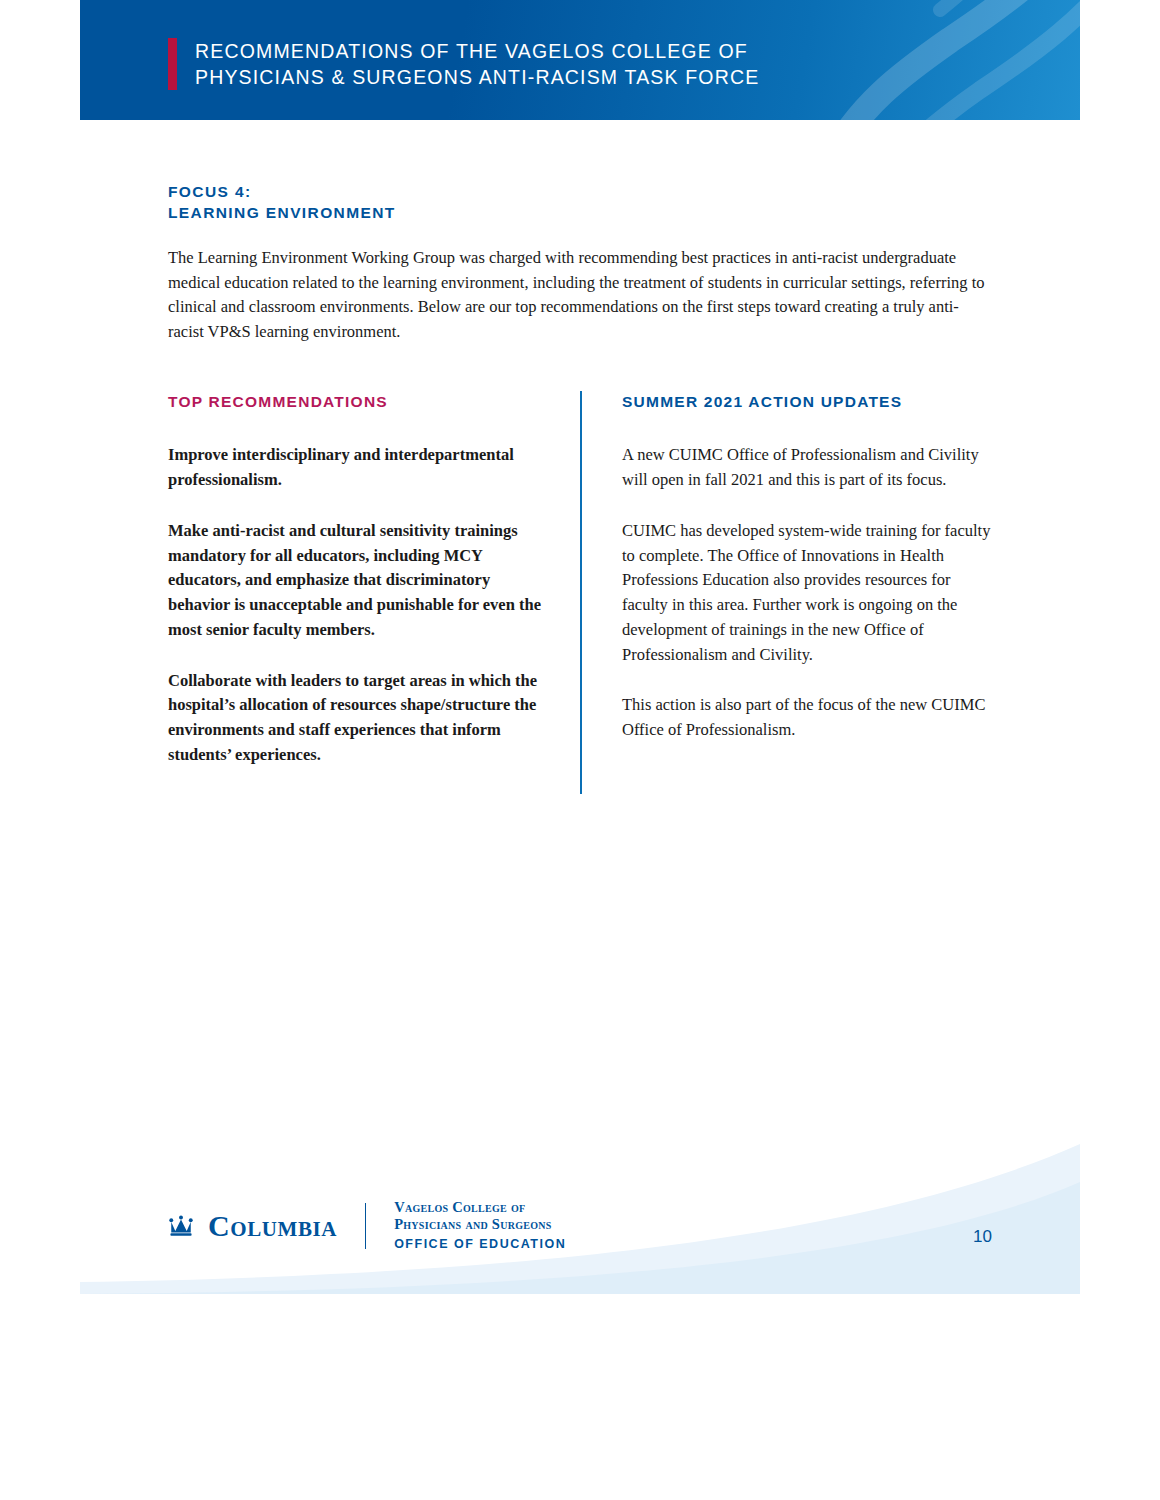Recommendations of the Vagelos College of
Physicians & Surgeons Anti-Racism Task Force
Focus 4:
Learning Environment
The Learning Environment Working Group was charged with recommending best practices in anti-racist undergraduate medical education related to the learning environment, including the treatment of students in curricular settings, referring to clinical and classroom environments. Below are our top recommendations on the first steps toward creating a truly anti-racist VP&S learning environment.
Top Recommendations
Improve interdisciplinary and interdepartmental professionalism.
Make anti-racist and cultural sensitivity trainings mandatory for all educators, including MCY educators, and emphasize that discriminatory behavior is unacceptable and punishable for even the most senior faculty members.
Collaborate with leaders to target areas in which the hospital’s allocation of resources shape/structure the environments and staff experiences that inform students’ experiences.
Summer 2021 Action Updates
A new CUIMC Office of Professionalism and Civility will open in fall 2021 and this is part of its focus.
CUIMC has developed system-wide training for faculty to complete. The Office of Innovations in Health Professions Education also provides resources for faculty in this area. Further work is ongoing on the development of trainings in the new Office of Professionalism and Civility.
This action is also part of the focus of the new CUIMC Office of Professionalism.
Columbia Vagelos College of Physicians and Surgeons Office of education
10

--

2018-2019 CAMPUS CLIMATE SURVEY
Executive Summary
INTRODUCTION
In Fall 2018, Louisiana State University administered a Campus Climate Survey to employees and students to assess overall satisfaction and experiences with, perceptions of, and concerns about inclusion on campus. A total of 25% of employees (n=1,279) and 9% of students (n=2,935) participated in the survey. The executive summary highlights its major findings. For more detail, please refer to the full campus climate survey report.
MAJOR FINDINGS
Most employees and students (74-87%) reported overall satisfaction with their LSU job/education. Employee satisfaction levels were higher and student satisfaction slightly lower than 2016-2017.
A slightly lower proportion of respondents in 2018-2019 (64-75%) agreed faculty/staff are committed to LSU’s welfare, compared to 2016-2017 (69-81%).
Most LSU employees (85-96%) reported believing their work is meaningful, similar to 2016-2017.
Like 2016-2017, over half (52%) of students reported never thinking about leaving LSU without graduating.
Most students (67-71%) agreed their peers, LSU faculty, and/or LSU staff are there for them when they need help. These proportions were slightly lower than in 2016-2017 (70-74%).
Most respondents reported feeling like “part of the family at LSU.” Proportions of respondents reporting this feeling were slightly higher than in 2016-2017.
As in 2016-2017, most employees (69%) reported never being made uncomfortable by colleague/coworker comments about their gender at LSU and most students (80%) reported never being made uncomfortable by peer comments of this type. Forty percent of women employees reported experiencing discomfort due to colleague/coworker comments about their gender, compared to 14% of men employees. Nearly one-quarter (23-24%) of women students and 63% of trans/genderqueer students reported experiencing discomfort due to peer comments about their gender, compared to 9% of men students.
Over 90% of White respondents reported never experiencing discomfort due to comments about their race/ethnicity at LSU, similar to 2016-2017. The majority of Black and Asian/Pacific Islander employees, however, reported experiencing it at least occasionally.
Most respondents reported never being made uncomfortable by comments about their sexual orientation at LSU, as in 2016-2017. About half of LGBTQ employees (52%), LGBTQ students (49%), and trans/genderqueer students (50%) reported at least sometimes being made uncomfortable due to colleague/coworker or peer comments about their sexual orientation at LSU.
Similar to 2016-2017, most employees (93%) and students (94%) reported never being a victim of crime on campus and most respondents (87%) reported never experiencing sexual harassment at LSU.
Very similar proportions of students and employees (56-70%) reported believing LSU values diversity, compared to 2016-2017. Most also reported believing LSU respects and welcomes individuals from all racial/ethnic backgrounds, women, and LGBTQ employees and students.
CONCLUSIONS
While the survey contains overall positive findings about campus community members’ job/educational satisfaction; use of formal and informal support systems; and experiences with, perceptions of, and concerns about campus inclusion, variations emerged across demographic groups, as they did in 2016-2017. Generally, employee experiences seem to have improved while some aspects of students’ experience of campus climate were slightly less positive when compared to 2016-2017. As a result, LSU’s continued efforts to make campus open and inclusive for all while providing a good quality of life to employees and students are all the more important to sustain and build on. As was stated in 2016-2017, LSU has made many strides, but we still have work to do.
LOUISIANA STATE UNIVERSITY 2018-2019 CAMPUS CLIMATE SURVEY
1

- How to complete this task -
Show every line above where "Learning" is found.

- Solution to this problem -
Learning Environment
The Learning Environment Working Group was charged with recommending best practices in anti-racist undergraduate medical education related to the learning environment, including the treatment of students in curricular settings, referring to clinical and classroom environments. Below are our top recommendations on the first steps toward creating a truly anti-racist VP&S learning environment.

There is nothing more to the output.